[Exercise prompt]
Reproduce exactly the lines below, from the first one through the line containing "## Indica una minaccia incombente", and omit any pictures.

Provided data: Begin

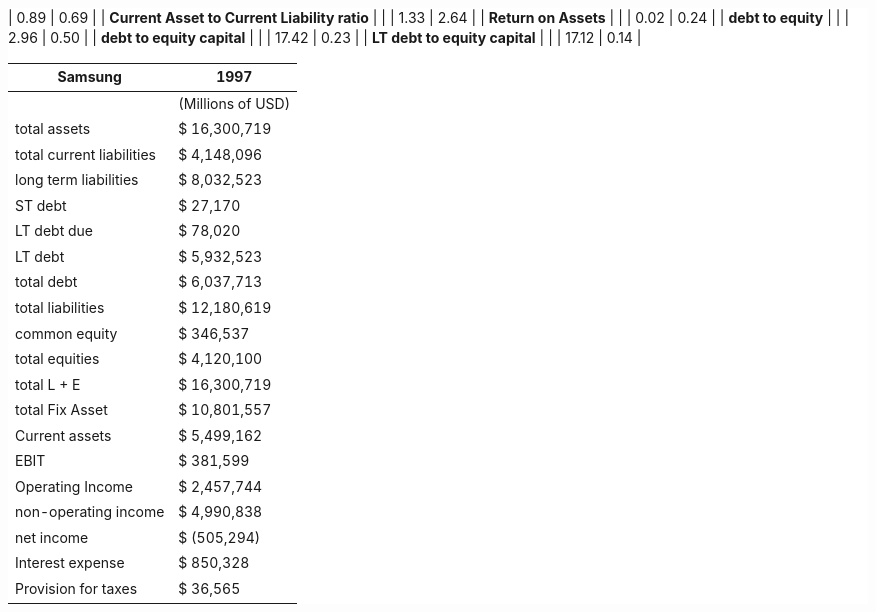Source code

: | 0.89                                         | 0.69      |
| **Current Asset to Current Liability ratio** |           |
| 1.33                                         | 2.64      |
| **Return on Assets**                         |           |
| 0.02                                         | 0.24      |
| **debt to equity**                           |           |
| 2.96                                         | 0.50      |
| **debt to equity capital**                   |           |
| 17.42                                        | 0.23      |
| **LT debt to equity capital**                |           |
| 17.12                                        | 0.14      |



| **Samsung**               | 1997              |
| ------------------------- | ----------------- |
|                           | (Millions of USD) |
| total assets              | $     16,300,719  |
| total current liabilities | $      4,148,096  |
| long term liabilities     | $      8,032,523  |
| ST debt                   | $       27,170    |
| LT debt due               | $       78,020    |
| LT debt                   | $      5,932,523  |
| total debt                | $      6,037,713  |
| total liabilities         | $     12,180,619  |
| common equity             | $        346,537  |
| total equities            | $      4,120,100  |
| total L + E               | $     16,300,719  |
| total Fix Asset           | $     10,801,557  |
| Current assets            | $      5,499,162  |
| EBIT                      | $        381,599  |
| Operating Income          | $      2,457,744  |
| non-operating income      | $      4,990,838  |
| net income                | $       (505,294) |
| Interest expense          | $        850,328  |
| Provision for taxes       | $       36,565    |
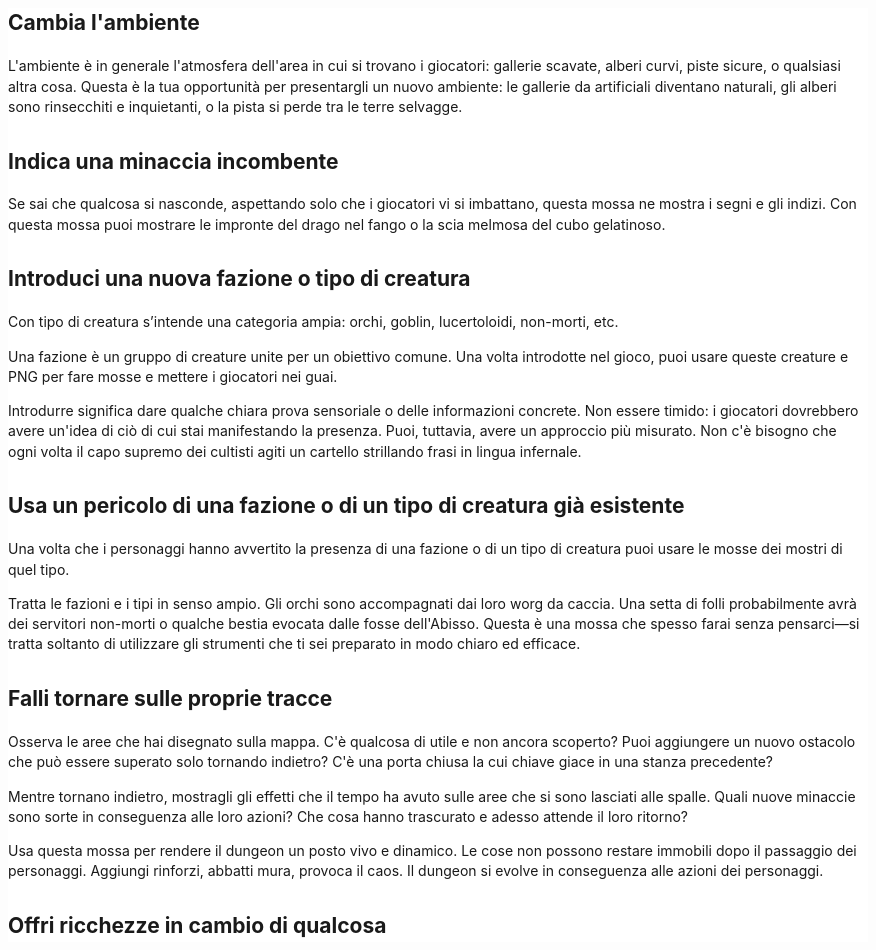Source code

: ## Cambia l'ambiente

L'ambiente è in generale l'atmosfera dell'area in cui si trovano i giocatori: gallerie scavate, alberi curvi, piste sicure, o qualsiasi altra cosa. Questa è la tua opportunità per presentargli un nuovo ambiente: le gallerie da artificiali diventano naturali, gli alberi sono rinsecchiti e inquietanti, o la pista si perde tra le terre selvagge.

## Indica una minaccia incombente

Se sai che qualcosa si nasconde, aspettando solo che i giocatori vi si imbattano, questa mossa ne mostra i segni e gli indizi. Con questa mossa puoi mostrare le impronte del drago nel fango o la scia melmosa del cubo gelatinoso.

## Introduci una nuova fazione o tipo di creatura

Con tipo di creatura s’intende una categoria ampia: orchi, goblin, lucertoloidi, non-morti, etc.

Una fazione è un gruppo di creature unite per un obiettivo comune. Una volta introdotte nel gioco, puoi usare queste creature e PNG per fare mosse e mettere i giocatori nei guai.

Introdurre significa dare qualche chiara prova sensoriale o delle informazioni concrete. Non essere timido: i giocatori dovrebbero avere un'idea di ciò di cui stai manifestando la presenza. Puoi, tuttavia, avere un approccio più misurato. Non c'è bisogno che ogni volta il capo supremo dei cultisti agiti un cartello strillando frasi in lingua infernale.

## Usa un pericolo di una fazione o di un tipo di creatura già esistente

Una volta che i personaggi hanno avvertito la presenza di una fazione o di un tipo di creatura puoi usare le mosse dei mostri di quel tipo.

Tratta le fazioni e i tipi in senso ampio. Gli orchi sono accompagnati dai loro worg da caccia. Una setta di folli probabilmente avrà dei servitori non-morti o qualche bestia evocata dalle fosse dell'Abisso. Questa è una mossa che spesso farai senza pensarci—si tratta soltanto di utilizzare gli strumenti che ti sei preparato in modo chiaro ed efficace.

## Falli tornare sulle proprie tracce

Osserva le aree che hai disegnato sulla mappa. C'è qualcosa di utile e non ancora scoperto? Puoi aggiungere un nuovo ostacolo che può essere superato solo tornando indietro? C'è una porta chiusa la cui chiave giace in una stanza precedente?

Mentre tornano indietro, mostragli gli effetti che il tempo ha avuto sulle aree che si sono lasciati alle spalle. Quali nuove minaccie sono sorte in conseguenza alle loro azioni? Che cosa hanno trascurato e adesso attende il loro ritorno?

Usa questa mossa per rendere il dungeon un posto vivo e dinamico. Le cose non possono restare immobili dopo il passaggio dei personaggi. Aggiungi rinforzi, abbatti mura, provoca il caos. Il dungeon si evolve in conseguenza alle azioni dei personaggi.

## Offri ricchezze in cambio di qualcosa
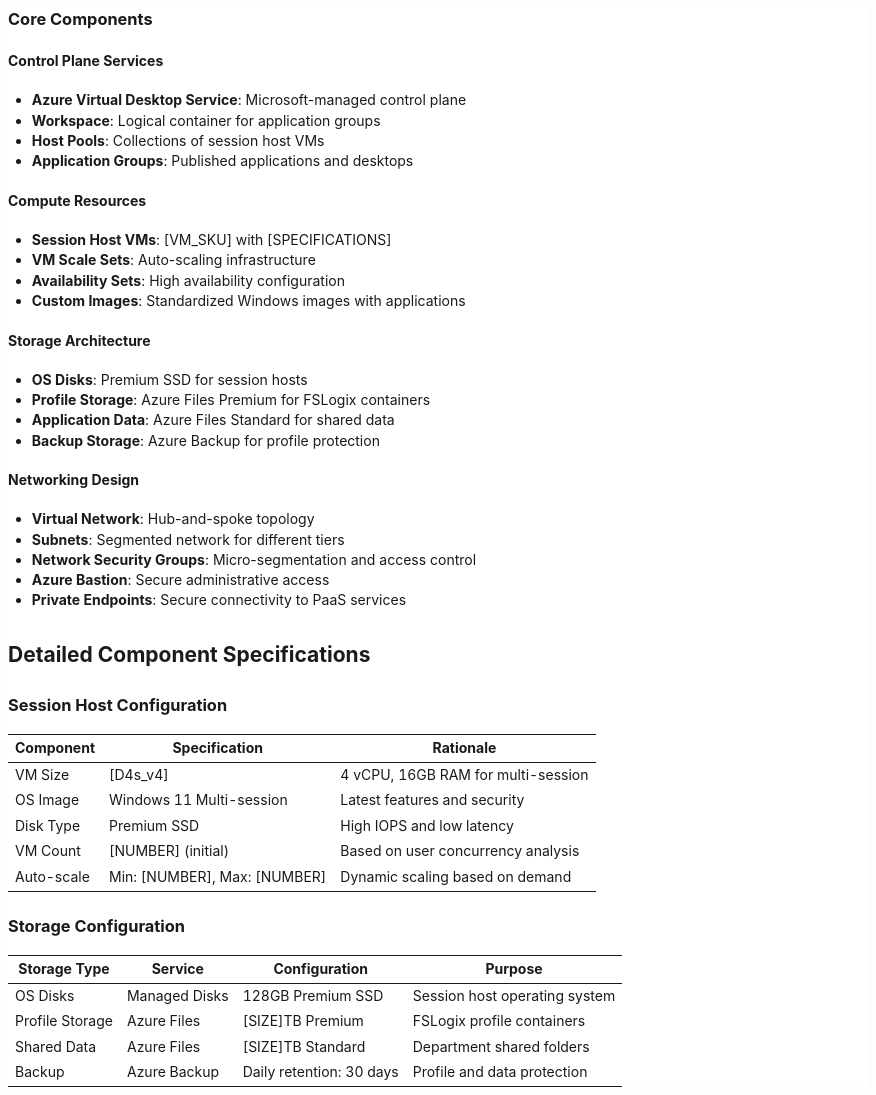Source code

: ### Core Components

#### Control Plane Services
- **Azure Virtual Desktop Service**: Microsoft-managed control plane
- **Workspace**: Logical container for application groups
- **Host Pools**: Collections of session host VMs
- **Application Groups**: Published applications and desktops

#### Compute Resources
- **Session Host VMs**: [VM_SKU] with [SPECIFICATIONS]
- **VM Scale Sets**: Auto-scaling infrastructure
- **Availability Sets**: High availability configuration
- **Custom Images**: Standardized Windows images with applications

#### Storage Architecture
- **OS Disks**: Premium SSD for session hosts
- **Profile Storage**: Azure Files Premium for FSLogix containers
- **Application Data**: Azure Files Standard for shared data
- **Backup Storage**: Azure Backup for profile protection

#### Networking Design
- **Virtual Network**: Hub-and-spoke topology
- **Subnets**: Segmented network for different tiers
- **Network Security Groups**: Micro-segmentation and access control
- **Azure Bastion**: Secure administrative access
- **Private Endpoints**: Secure connectivity to PaaS services

## Detailed Component Specifications

### Session Host Configuration
| Component | Specification | Rationale |
|-----------|---------------|-----------|
| VM Size | [D4s_v4] | 4 vCPU, 16GB RAM for multi-session |
| OS Image | Windows 11 Multi-session | Latest features and security |
| Disk Type | Premium SSD | High IOPS and low latency |
| VM Count | [NUMBER] (initial) | Based on user concurrency analysis |
| Auto-scale | Min: [NUMBER], Max: [NUMBER] | Dynamic scaling based on demand |

### Storage Configuration
| Storage Type | Service | Configuration | Purpose |
|-------------|---------|---------------|---------|
| OS Disks | Managed Disks | 128GB Premium SSD | Session host operating system |
| Profile Storage | Azure Files | [SIZE]TB Premium | FSLogix profile containers |
| Shared Data | Azure Files | [SIZE]TB Standard | Department shared folders |
| Backup | Azure Backup | Daily retention: 30 days | Profile and data protection |
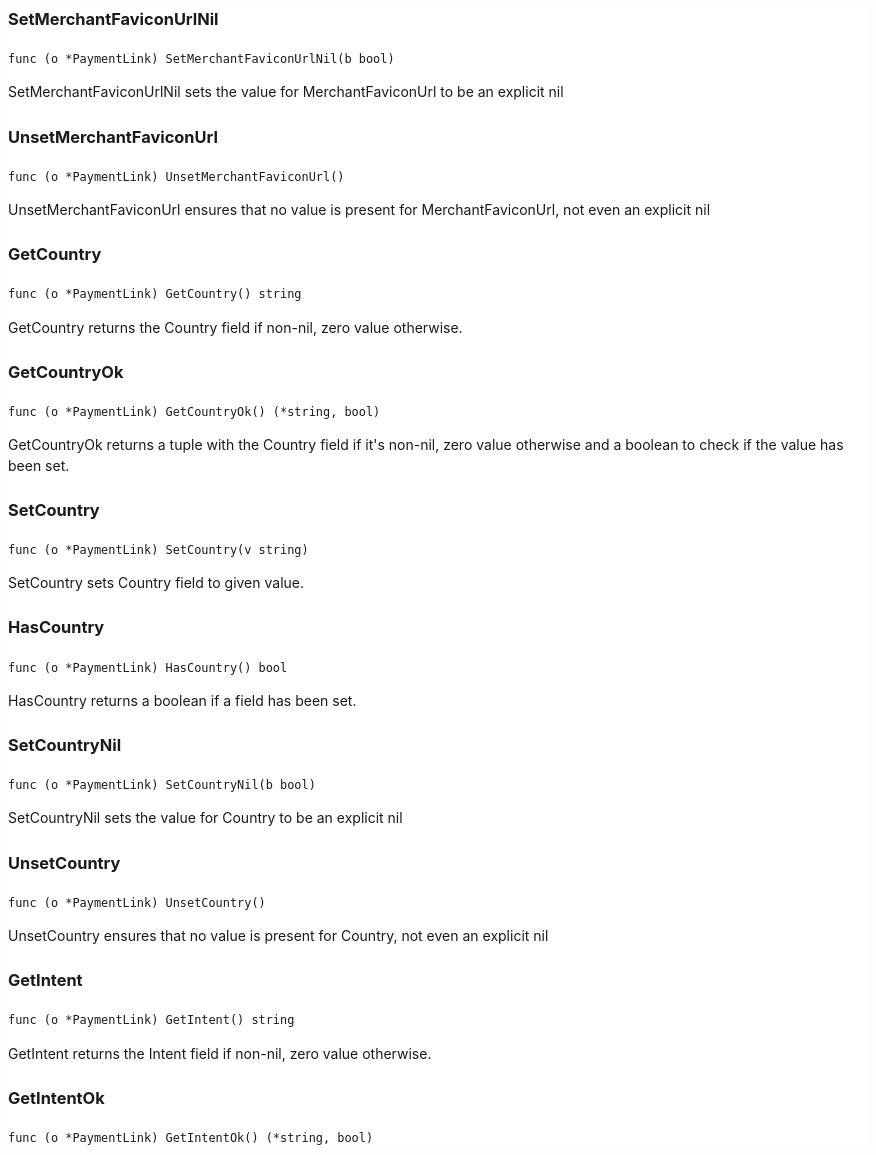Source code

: ### SetMerchantFaviconUrlNil

`func (o *PaymentLink) SetMerchantFaviconUrlNil(b bool)`

 SetMerchantFaviconUrlNil sets the value for MerchantFaviconUrl to be an explicit nil

### UnsetMerchantFaviconUrl
`func (o *PaymentLink) UnsetMerchantFaviconUrl()`

UnsetMerchantFaviconUrl ensures that no value is present for MerchantFaviconUrl, not even an explicit nil
### GetCountry

`func (o *PaymentLink) GetCountry() string`

GetCountry returns the Country field if non-nil, zero value otherwise.

### GetCountryOk

`func (o *PaymentLink) GetCountryOk() (*string, bool)`

GetCountryOk returns a tuple with the Country field if it's non-nil, zero value otherwise
and a boolean to check if the value has been set.

### SetCountry

`func (o *PaymentLink) SetCountry(v string)`

SetCountry sets Country field to given value.

### HasCountry

`func (o *PaymentLink) HasCountry() bool`

HasCountry returns a boolean if a field has been set.

### SetCountryNil

`func (o *PaymentLink) SetCountryNil(b bool)`

 SetCountryNil sets the value for Country to be an explicit nil

### UnsetCountry
`func (o *PaymentLink) UnsetCountry()`

UnsetCountry ensures that no value is present for Country, not even an explicit nil
### GetIntent

`func (o *PaymentLink) GetIntent() string`

GetIntent returns the Intent field if non-nil, zero value otherwise.

### GetIntentOk

`func (o *PaymentLink) GetIntentOk() (*string, bool)`
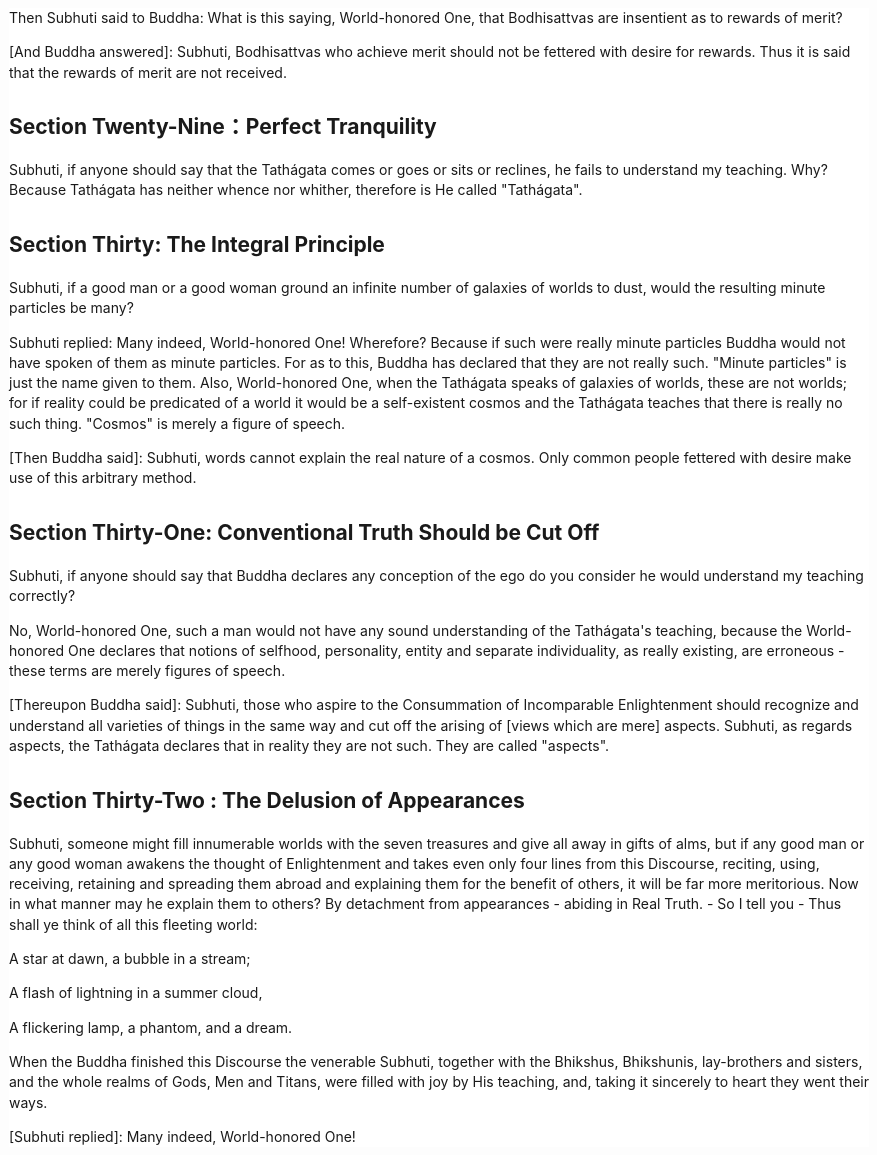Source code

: Then Subhuti said to Buddha: What is this saying, World-honored One, that Bodhisattvas are insentient as to rewards of merit?

[And Buddha answered]: Subhuti, Bodhisattvas who achieve merit should not be fettered with desire for rewards. Thus it is said that the rewards of merit are not received.

 

## Section Twenty-Nine：Perfect Tranquility
Subhuti, if anyone should say that the Tathágata comes or goes or sits or reclines, he fails to understand my teaching. Why? Because Tathágata has neither whence nor whither, therefore is He called "Tathágata".

 

## Section Thirty: The Integral Principle
Subhuti, if a good man or a good woman ground an infinite number of galaxies of worlds to dust, would the resulting minute particles be many?

Subhuti replied: Many indeed, World-honored One! Wherefore? Because if such were really minute particles Buddha would not have spoken of them as minute particles. For as to this, Buddha has declared that they are not really such. "Minute particles" is just the name given to them. Also, World-honored One, when the Tathágata speaks of galaxies of worlds, these are not worlds; for if reality could be predicated of a world it would be a self-existent cosmos and the Tathágata teaches that there is really no such thing. "Cosmos" is merely a figure of speech.

[Then Buddha said]: Subhuti, words cannot explain the real nature of a cosmos. Only common people fettered with desire make use of this arbitrary method.

 

## Section Thirty-One: Conventional Truth Should be Cut Off
Subhuti, if anyone should say that Buddha declares any conception of the ego do you consider he would understand my teaching correctly?

No, World-honored One, such a man would not have any sound understanding of the Tathágata's teaching, because the World-honored One declares that notions of selfhood, personality, entity and separate individuality, as really existing, are erroneous - these terms are merely figures of speech.

[Thereupon Buddha said]: Subhuti, those who aspire to the Consummation of Incomparable Enlightenment should recognize and understand all varieties of things in the same way and cut off the arising of [views which are mere] aspects. Subhuti, as regards aspects, the Tathágata declares that in reality they are not such. They are called "aspects".

 

## Section Thirty-Two : The Delusion of Appearances
Subhuti, someone might fill innumerable worlds with the seven treasures and give all away in gifts of alms, but if any good man or any good woman awakens the thought of Enlightenment and takes even only four lines from this Discourse, reciting, using, receiving, retaining and spreading them abroad and explaining them for the benefit of others, it will be far more meritorious. Now in what manner may he explain them to others? By detachment from appearances - abiding in Real Truth. - So I tell you - Thus shall ye think of all this fleeting world:

A star at dawn, a bubble in a stream;

A flash of lightning in a summer cloud,

A flickering lamp, a phantom, and a dream.

When the Buddha finished this Discourse the venerable Subhuti, together with the Bhikshus, Bhikshunis, lay-brothers and sisters, and the whole realms of Gods, Men and Titans, were filled with joy by His teaching, and, taking it sincerely to heart they went their ways.



[Subhuti replied]: Many indeed, World-honored One!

Provided data: End

[Solution]
Source code

: | 0.89                                         | 0.69      |
| **Current Asset to Current Liability ratio** |           |
| 1.33                                         | 2.64      |
| **Return on Assets**                         |           |
| 0.02                                         | 0.24      |
| **debt to equity**                           |           |
| 2.96                                         | 0.50      |
| **debt to equity capital**                   |           |
| 17.42                                        | 0.23      |
| **LT debt to equity capital**                |           |
| 17.12                                        | 0.14      |



| **Samsung**               | 1997              |
| ------------------------- | ----------------- |
|                           | (Millions of USD) |
| total assets              | $     16,300,719  |
| total current liabilities | $      4,148,096  |
| long term liabilities     | $      8,032,523  |
| ST debt                   | $       27,170    |
| LT debt due               | $       78,020    |
| LT debt                   | $      5,932,523  |
| total debt                | $      6,037,713  |
| total liabilities         | $     12,180,619  |
| common equity             | $        346,537  |
| total equities            | $      4,120,100  |
| total L + E               | $     16,300,719  |
| total Fix Asset           | $     10,801,557  |
| Current assets            | $      5,499,162  |
| EBIT                      | $        381,599  |
| Operating Income          | $      2,457,744  |
| non-operating income      | $      4,990,838  |
| net income                | $       (505,294) |
| Interest expense          | $        850,328  |
| Provision for taxes       | $       36,565    |
Source code

: ## Cambia l'ambiente

L'ambiente è in generale l'atmosfera dell'area in cui si trovano i giocatori: gallerie scavate, alberi curvi, piste sicure, o qualsiasi altra cosa. Questa è la tua opportunità per presentargli un nuovo ambiente: le gallerie da artificiali diventano naturali, gli alberi sono rinsecchiti e inquietanti, o la pista si perde tra le terre selvagge.

## Indica una minaccia incombente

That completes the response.